SELECTED PASSAGE:
::::
When targeting large "smoker" kings of 30-plus pounds, you can usually get away with heavier wire. For one thing, you'll typically use bigger baits such as blue runners, mullet, bluefish and menhaden. Also, bigger fish are typically bolder and they'll attack with reckless abandon.
Ultimately, heavier wire gives you a better chance of withstanding the full-speed bite of a big king whose flashing choppers will occasionally sever light wire. For most kingfish duties along the central Gulf Coast, No. 3-5 wire will do the job. Experienced anglers carry coils of various sizes to cover whatever conditions they may encounter.
Now, in any sport, an essential element of competition is the knowledge of your opponent's tactics. For kingfish anglers, understanding their quarry's feeding style provides insight into effective rigging. Kings may gobble smaller meals in one bite, but they'll typically attack full-size meals at top speed, immobilize their prey by slicing it in half or clipping off its tail and then swing around to gobble the remaining pieces.
With this slashing strategy, a kingfish that hits a bait with a single hook in its nose will often avoid capture by slicing through its prey without ever touching the metal. Anglers tired of the king's larceny have learned to avoid such theft by presenting each bait on a stinger rig, which comprises a lead hook with a treble "stinger" hook dangling on a piece of wire attached to the first hook. Some attach their stinger segment to the eye of the lead hook, while others affix it to the bend.
::::
DATASET EXTRACT:

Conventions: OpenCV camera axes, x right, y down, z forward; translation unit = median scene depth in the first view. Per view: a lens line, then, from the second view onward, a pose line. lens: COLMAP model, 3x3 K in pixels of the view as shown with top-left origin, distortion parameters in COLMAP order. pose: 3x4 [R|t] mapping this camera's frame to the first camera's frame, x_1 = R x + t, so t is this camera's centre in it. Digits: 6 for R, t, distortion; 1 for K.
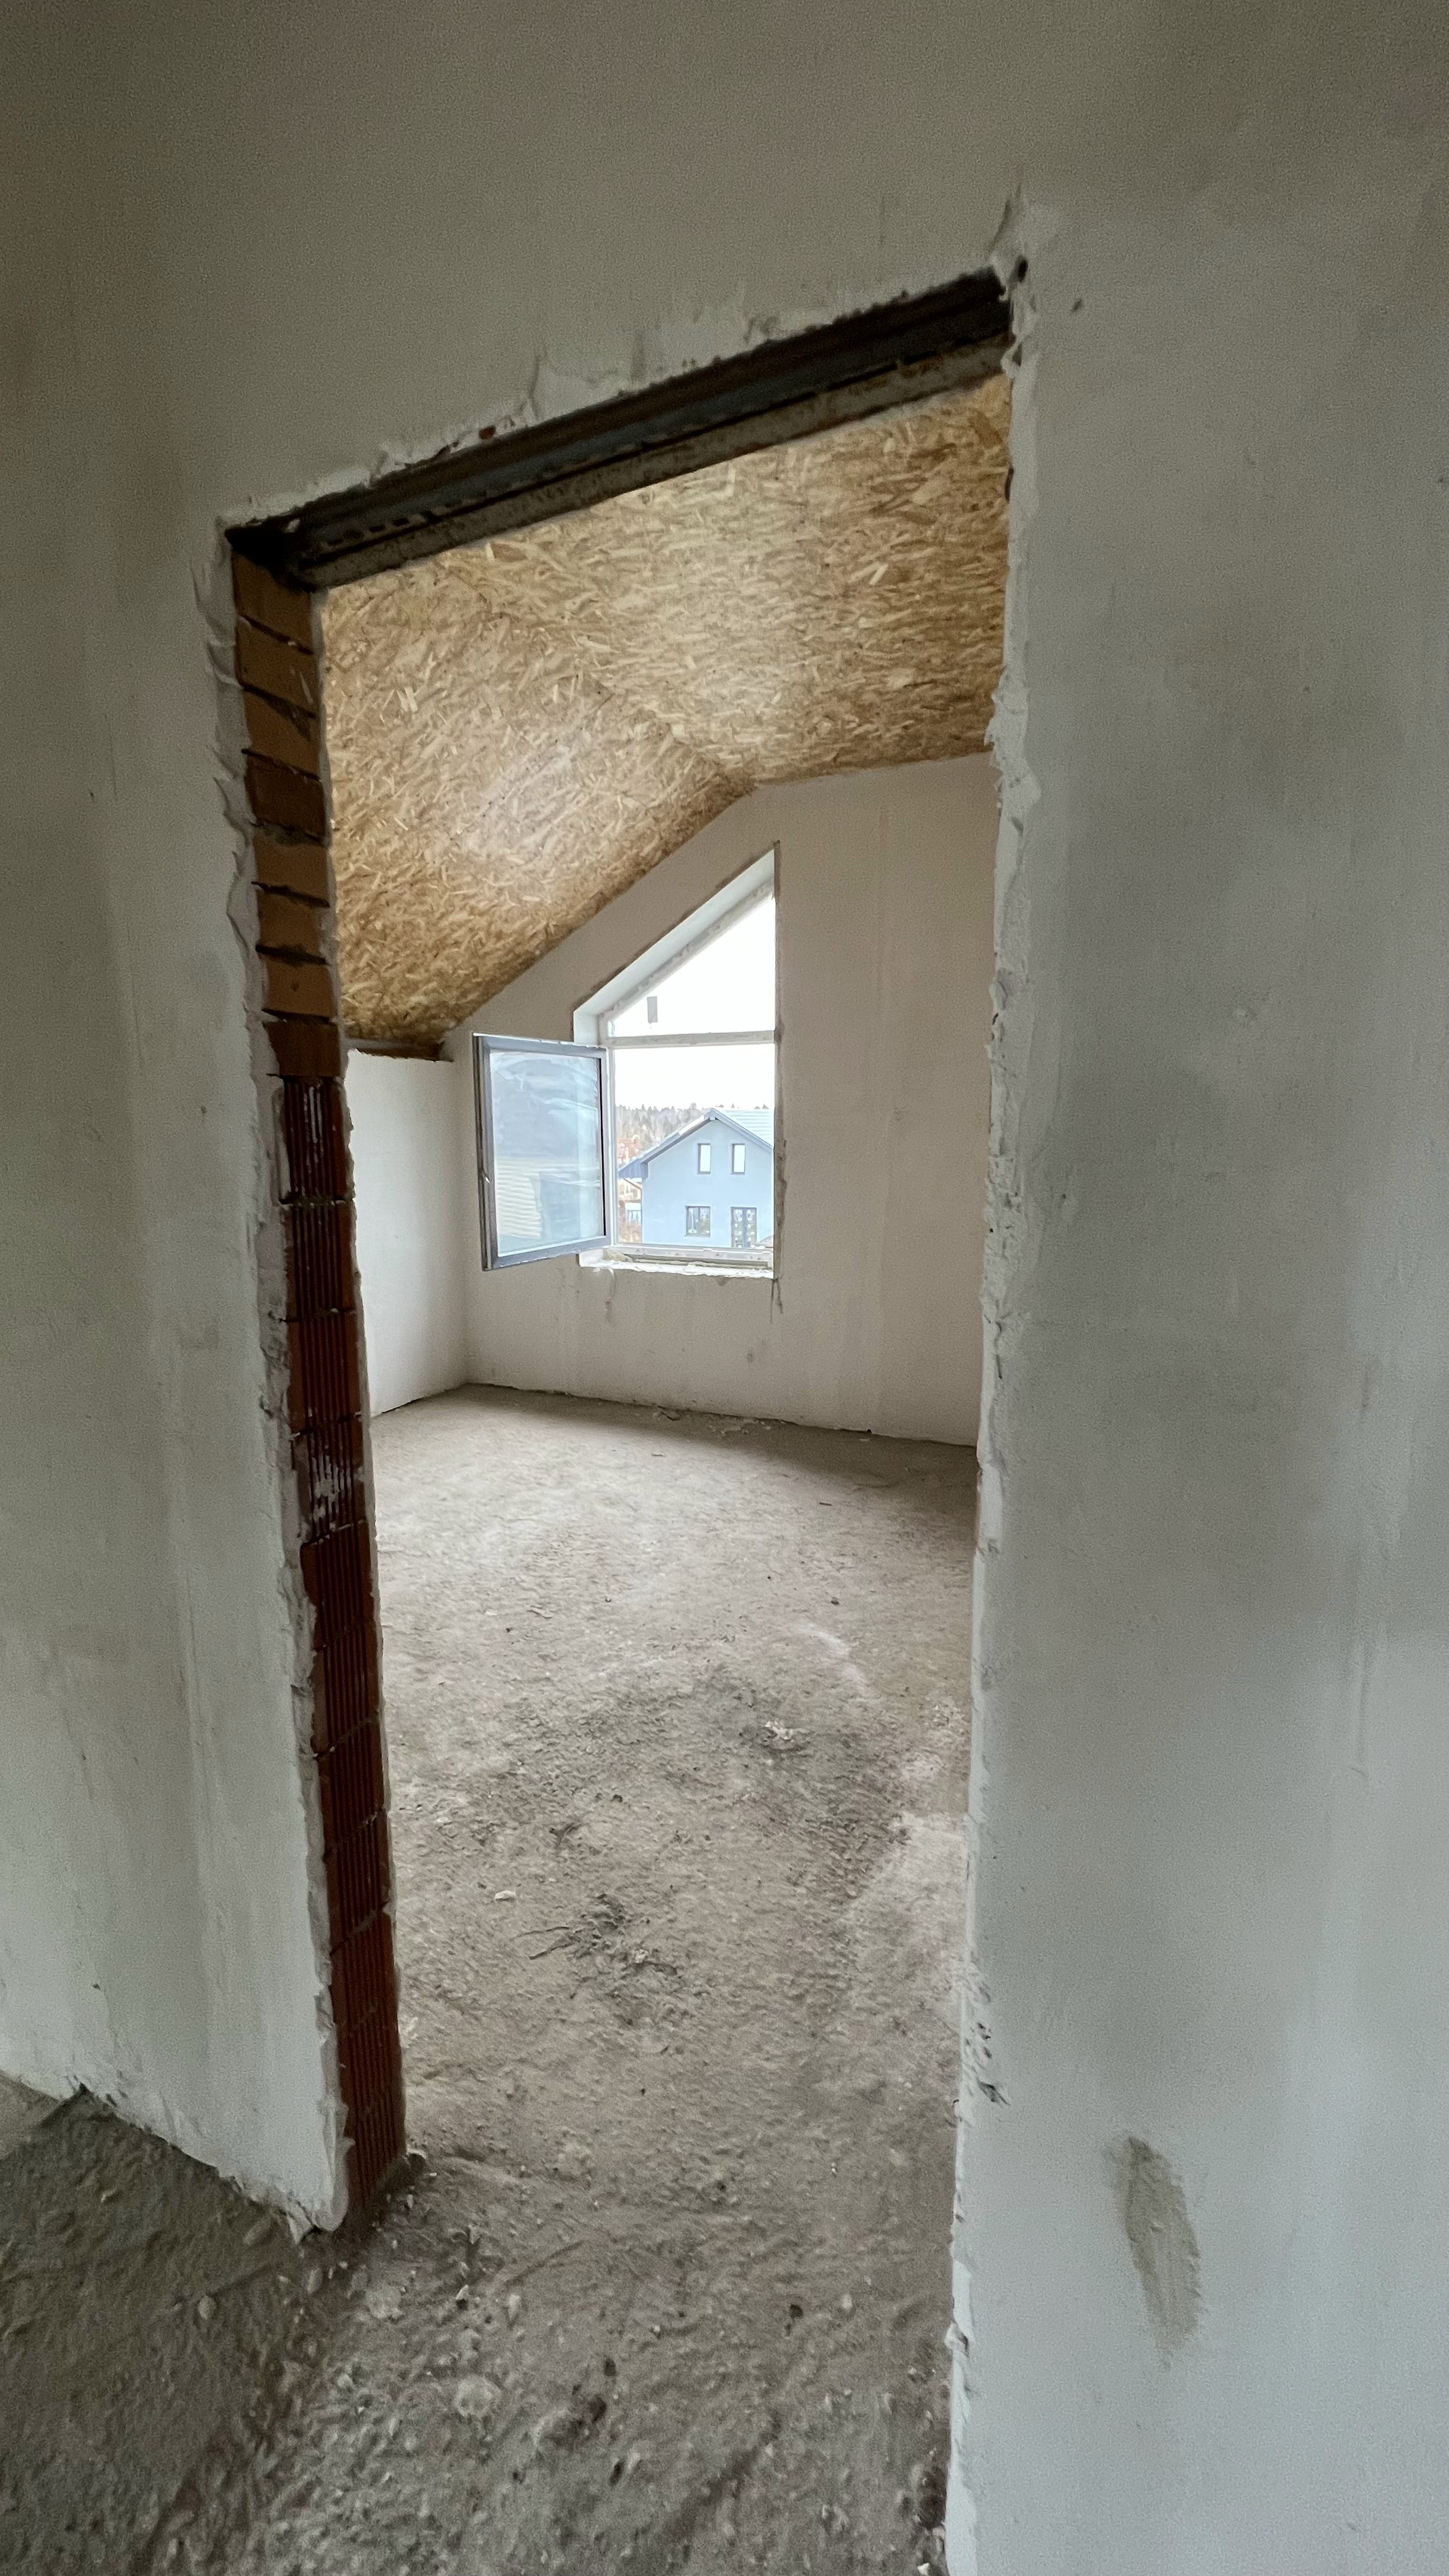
::::
EXERCISE DESCRIPTION:
Write the next part of the kingfish rigging text, picking up after its last sentence.

RESULT OF THIS TASK:
When a kingfish hits a stinger-rigged bait, the trailing wire pulls the treble forward and snares - or "stings" - the attacker. Because the stinger wire absorbs most of the strike force, it's typically a size heavier than the leader wire. Lead hooks are usually 2/0 in size and set through the bait's nose or forehead. Stinger hook trebles are No. 4-6 in size.
No doubt, a plump, vulnerable baitfish will garner plenty of kingfish attention, but distance or low visibility sometimes prevents the hunter from spotting the prey. That's where kingfish rig attractants can prove helpful. Skirts made of nylon fibers with eye-catching Mylar strips are the common addition. Slipped onto the wire leaders, these "dusters" pulsate in the water, thereby increasing the bait's profile and flashiness.
Some believe that hook color makes a difference. Red hooks may simulate blood - a natural attraction for predators seeking wounded prey. For shiny baits like ribbonfish, coating standard hooks with chrome spray paint allows the hardware to blend better for less chance of detection.
However you chose to arrange your wire rigs, keep plenty of backups in clear plastic bags labeled to identify the specific size and configuration. Spare wire, swivels and hooks may also come in handy should you need to alter an existing rig, or make more when the bite is hot.